_Exercise details_. Collect all lines below with the string "Nectalis".
========
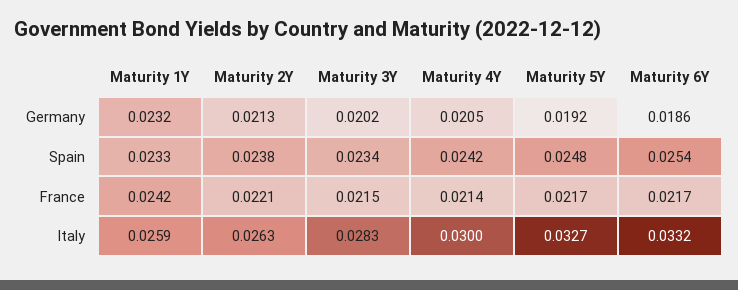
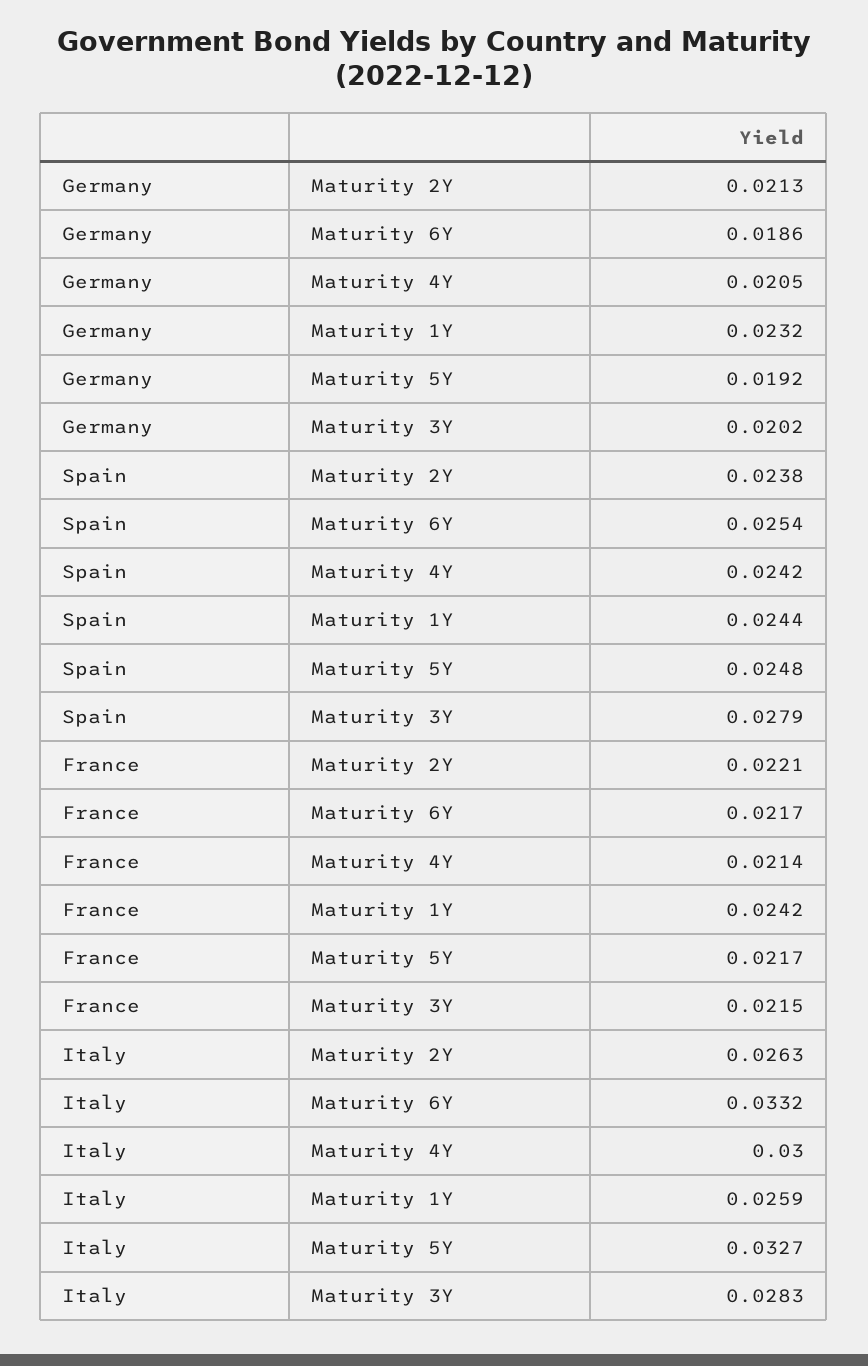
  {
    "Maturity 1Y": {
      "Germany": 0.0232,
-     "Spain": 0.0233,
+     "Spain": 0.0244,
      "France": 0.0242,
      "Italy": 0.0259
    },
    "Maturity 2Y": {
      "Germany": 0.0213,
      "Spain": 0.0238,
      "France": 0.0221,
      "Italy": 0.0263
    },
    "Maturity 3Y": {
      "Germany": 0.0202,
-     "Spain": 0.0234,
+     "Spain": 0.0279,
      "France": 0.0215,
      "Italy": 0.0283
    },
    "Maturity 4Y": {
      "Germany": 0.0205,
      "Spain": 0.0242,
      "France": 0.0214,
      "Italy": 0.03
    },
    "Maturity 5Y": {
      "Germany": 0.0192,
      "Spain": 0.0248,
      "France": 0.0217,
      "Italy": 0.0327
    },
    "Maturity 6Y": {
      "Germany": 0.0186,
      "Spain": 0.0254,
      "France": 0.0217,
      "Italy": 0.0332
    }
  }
========
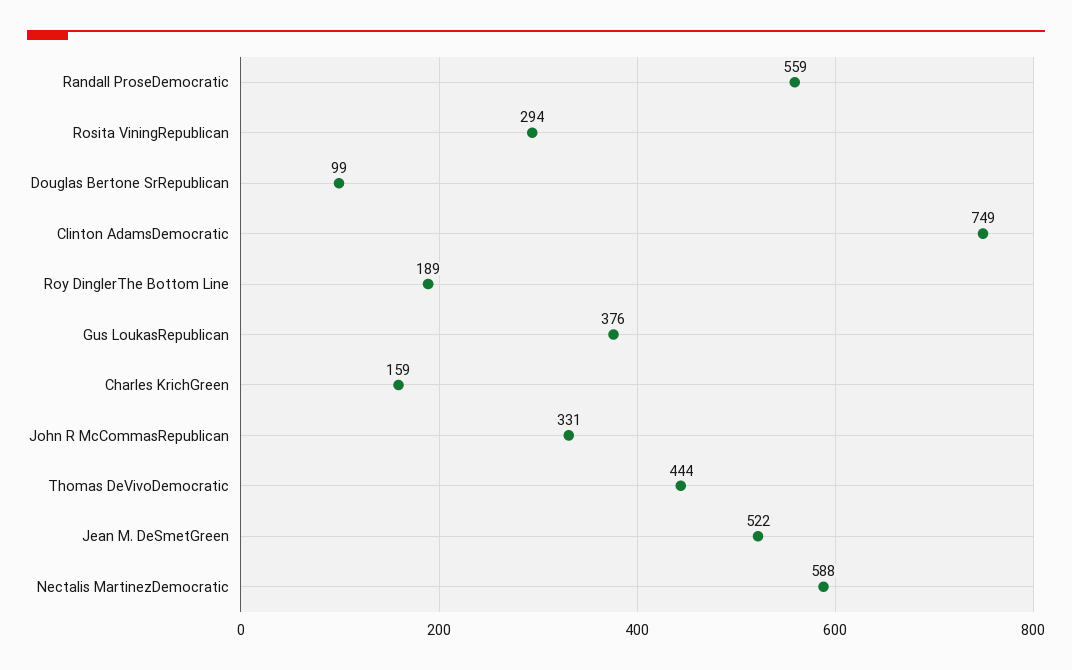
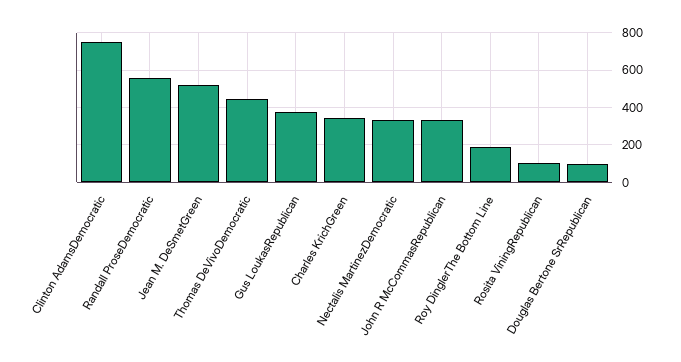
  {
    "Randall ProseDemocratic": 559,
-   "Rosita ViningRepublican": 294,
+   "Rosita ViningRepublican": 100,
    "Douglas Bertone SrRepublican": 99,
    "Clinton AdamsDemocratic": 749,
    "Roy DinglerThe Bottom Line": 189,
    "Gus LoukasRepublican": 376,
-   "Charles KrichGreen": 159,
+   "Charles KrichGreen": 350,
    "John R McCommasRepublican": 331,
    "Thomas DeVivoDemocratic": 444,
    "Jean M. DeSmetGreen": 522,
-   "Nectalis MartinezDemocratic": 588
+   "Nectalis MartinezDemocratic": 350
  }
========
_Response box_.
-   "Nectalis MartinezDemocratic": 588
+   "Nectalis MartinezDemocratic": 350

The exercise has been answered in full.